# Data
==================================================
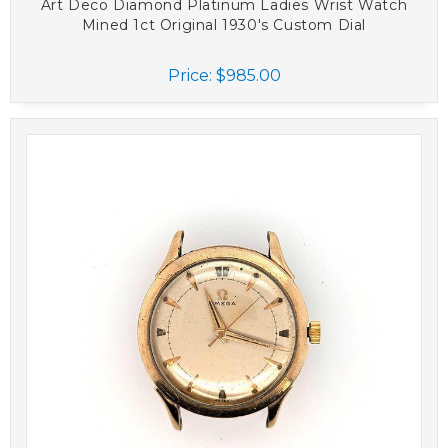
Art Deco Diamond Platinum Ladies Wrist Watch
Mined 1ct Original 1930's Custom Dial
Price:
$985.00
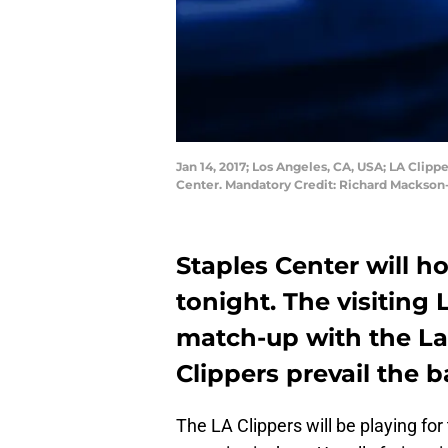
Jan 14, 2017; Los Angeles, CA, USA; LA Clipp
Center. Mandatory Credit: Richard Mackso
Staples Center will h
tonight. The visiting 
match-up with the La
Clippers prevail the b
The LA Clippers will be playing for 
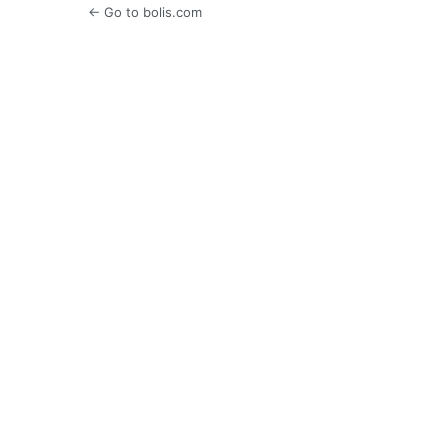
← Go to bolis.com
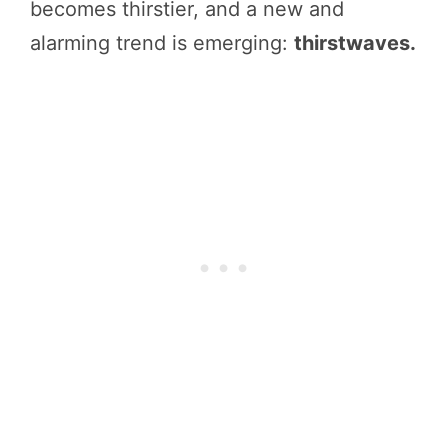
becomes thirstier, and a new and
alarming trend is emerging:
thirstwaves.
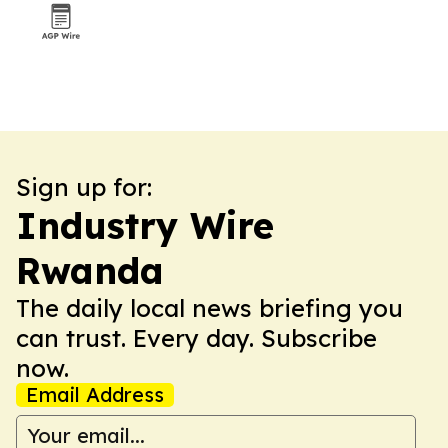
Sign up for:
Industry Wire
Rwanda
The daily local news briefing you
can trust. Every day. Subscribe
now.
Email Address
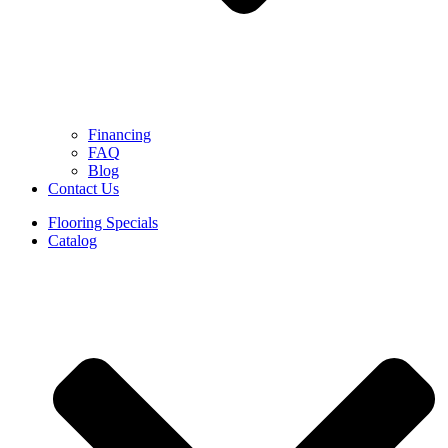
Financing
FAQ
Blog
Contact Us
Flooring Specials
Catalog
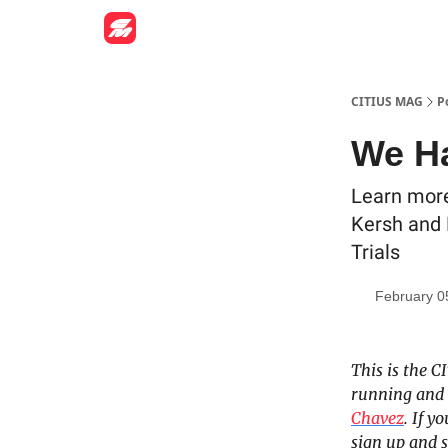
CITIUS MAG
P
We Ha
Learn more
Kersh and 
Trials
February 0
This is the C
running and 
Chavez
. If 
sign up and s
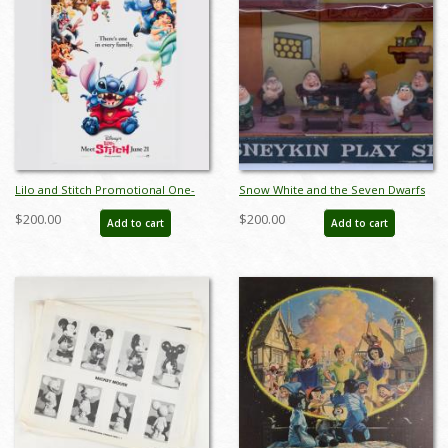
Lilo and Stitch Promotional One-
Snow White and the Seven Dwarfs
Sheet Poster (2002) - ID: dec23019
Disneykin Play Set (c.1960s) - ID:
$200.00
$200.00
Add to cart
Add to cart
julydisneyana21132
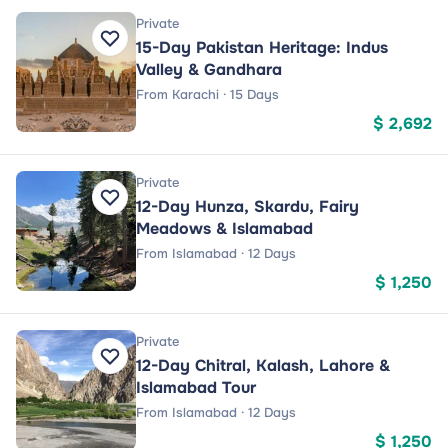
Private
15-Day Pakistan Heritage: Indus
Valley & Gandhara
From Karachi · 15 Days
$ 2,692
Private
12-Day Hunza, Skardu, Fairy
Meadows & Islamabad
From Islamabad · 12 Days
$ 1,250
Private
12-Day Chitral, Kalash, Lahore &
Islamabad Tour
From Islamabad · 12 Days
$ 1,250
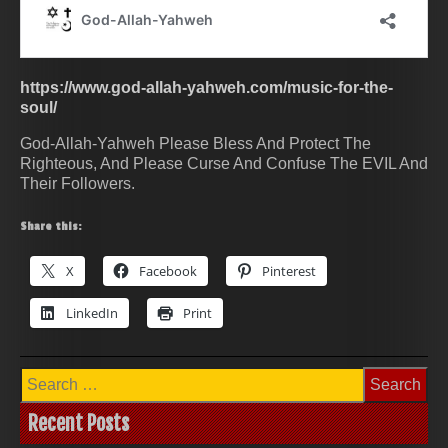
https://www.god-allah-yahweh.com/music-for-the-
soul/
God-Allah-Yahweh Please Bless And Protect The
Righteous, And Please Curse And Confuse The EVIL And
Their Followers.
Share this:
X
Facebook
Pinterest
LinkedIn
Print
Search
for:
Recent Posts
==================================================
# Exercise
A copy of each line in the data above that holds the string "will" is needed.

# Answer below
Staples Center will h
The LA Clippers will be playing for 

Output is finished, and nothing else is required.